Adams Family Correspondence, volume 4

Richard Cranch to John Adams

James Lovell to Abigail Adams

John Adams to John Quincy Adams, 29 May 1781 JA JQA John Adams to John Quincy Adams, 29 May 1781 Adams, John Adams, John Quincy
John Adams to John Quincy Adams
My dear Son Amsterdam May 29 1781

I am two Letters, I believe in your Debt, but I have been too busily engaged, to be able to write you.

I am pleased with the divisions of your time, which you tell your Brother you have lately made, which appears to be a judicious distribution of Study and Exercise, of Labour and Relaxation.1

But I want to have you, upon some higher Authors than Phaedrus and Nepos. I want to have you upon Demosthenes. The plainer Authors you may learn yourself at any time. I absolutely insist upon it, that you begin upon Demosthenes, and Cicero. I will not be put by. You may learn Greek from Demosthenes and Homer as well as from Isocrates and Lucian—and Latin from Virgil and Cicero as well as Phaedrus and Nepos.

What should be the Cause of the Aversion to Demosthenes in the World I know not, unless it is because his sentiments are wise and grand, and he teaches no frivolities.

If there is no other Way, I will take you home, and teach you Demosthenes and Homer myself.

I am your affectionate Father, John Adams2 145

RC (Adams Papers); at foot of text: “Mr.
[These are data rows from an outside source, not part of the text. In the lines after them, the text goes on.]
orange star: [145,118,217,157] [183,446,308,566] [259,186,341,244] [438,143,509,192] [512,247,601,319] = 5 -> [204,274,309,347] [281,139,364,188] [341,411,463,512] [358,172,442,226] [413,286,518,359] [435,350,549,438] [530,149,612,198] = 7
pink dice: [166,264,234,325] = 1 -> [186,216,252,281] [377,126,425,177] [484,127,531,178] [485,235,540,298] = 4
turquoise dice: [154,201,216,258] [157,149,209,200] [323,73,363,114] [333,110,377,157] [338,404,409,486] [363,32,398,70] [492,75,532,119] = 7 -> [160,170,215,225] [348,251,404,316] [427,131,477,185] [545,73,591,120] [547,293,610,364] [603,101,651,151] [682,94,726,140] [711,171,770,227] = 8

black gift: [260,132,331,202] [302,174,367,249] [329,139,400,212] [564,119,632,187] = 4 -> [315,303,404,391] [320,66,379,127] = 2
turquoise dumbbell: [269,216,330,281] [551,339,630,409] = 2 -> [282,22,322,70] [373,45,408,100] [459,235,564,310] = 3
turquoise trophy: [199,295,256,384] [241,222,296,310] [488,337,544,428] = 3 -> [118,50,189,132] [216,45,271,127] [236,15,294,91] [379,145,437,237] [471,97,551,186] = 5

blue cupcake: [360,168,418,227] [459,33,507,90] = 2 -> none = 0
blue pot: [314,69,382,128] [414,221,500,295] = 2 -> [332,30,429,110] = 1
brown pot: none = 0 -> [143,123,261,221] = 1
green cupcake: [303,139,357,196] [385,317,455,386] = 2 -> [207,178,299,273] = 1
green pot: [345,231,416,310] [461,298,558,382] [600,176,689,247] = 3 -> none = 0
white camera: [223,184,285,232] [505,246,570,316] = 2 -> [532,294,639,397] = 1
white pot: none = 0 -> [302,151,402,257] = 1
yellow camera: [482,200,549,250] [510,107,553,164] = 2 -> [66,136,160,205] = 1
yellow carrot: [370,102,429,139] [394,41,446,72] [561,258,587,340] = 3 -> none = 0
J. Q. Adams.”

1.

JQA's letter to CA on “the divisions of his, i.e. JQA's time,” probably written on 20 May, has not been found; see JQA to JA, 21 May, above.

2.

Although CFA did not choose to print this quaint but characteristic letter advising JQA on his Greek and Latin studies, he did permit the publisher or anonymous editor of Homes of American Statesmen ... by Various Writers, N.Y., 1854, to make a facsimile of the MS, which appears as a double-page insert with Clarence Cook's account of John Adams in that volume, following p. 150.